4. On the theory of Value

When Hume received a copy of Adam Smith’s Wealth of Nations during his final illness, he immediately saw the error of Smith’s labor theory of value:

“If you were at my fireside, I should dispute some of your principles. I cannot think…but that… price is determined altogether by the quantity and the demand.” [ Letter to Adam Smith, April 1, 1776, Hume’s Correspondence, Writings on Economics, E. Rotwein, 1955. P. 217]
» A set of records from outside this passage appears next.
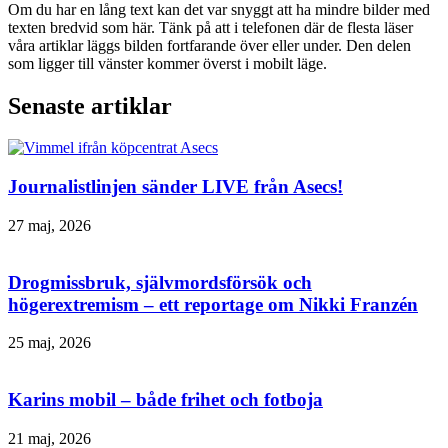
Om du har en lång text kan det var snyggt att ha mindre bilder med
texten bredvid som här. Tänk på att i telefonen där de flesta läser
våra artiklar läggs bilden fortfarande över eller under. Den delen
som ligger till vänster kommer överst i mobilt läge.
Senaste artiklar
Journalistlinjen sänder LIVE från Asecs!
27 maj, 2026
Drogmissbruk, självmordsförsök och
högerextremism – ett reportage om Nikki Franzén
25 maj, 2026
Karins mobil – både frihet och fotboja
21 maj, 2026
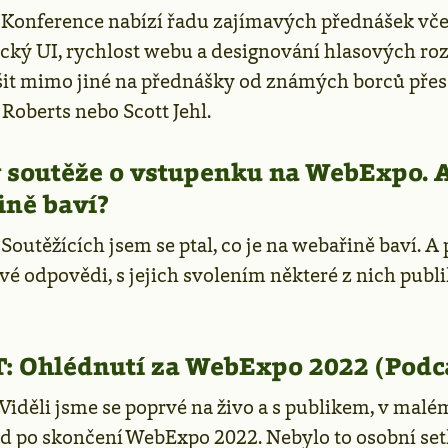
—
Konference nabízí řadu zajímavých přednášek vč
tický UI, rychlost webu a designování hlasových ro
šit mimo jiné na přednášky od známých borců přes
 Roberts nebo Scott Jehl.
 soutěže o vstupenku na WebExpo. A
ině baví?
—
Soutěžících jsem se ptal, co je na webařině baví. A
vé odpovědi, s jejich svolením některé z nich publi
:
Ohlédnutí za WebExpo 2022 (Podc
Viděli jsme se poprvé na živo a s publikem, v malé
d po skončení WebExpo 2022. Nebylo to osobní set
5. On the need for better economic reasoning

“Mankind are, in all ages, caught by the same baits: the same tricks played over and over again, still trepan them.” [ Of Public Credit]

“. . . It must be owned, that nothing can be of more use than to improve, by practice, the method of reasoning on these subjects, which of all others are the most important, though they are commonly treated in the loosest and most careless manner.” [ Of Interest]

I have a friend that argues he has limited time and a need to educate himself. His approach is just the opposite of Mankiw’s. He refuses to read anything that was not published at least fifty years ago. I think these quotes from David Hume support his position.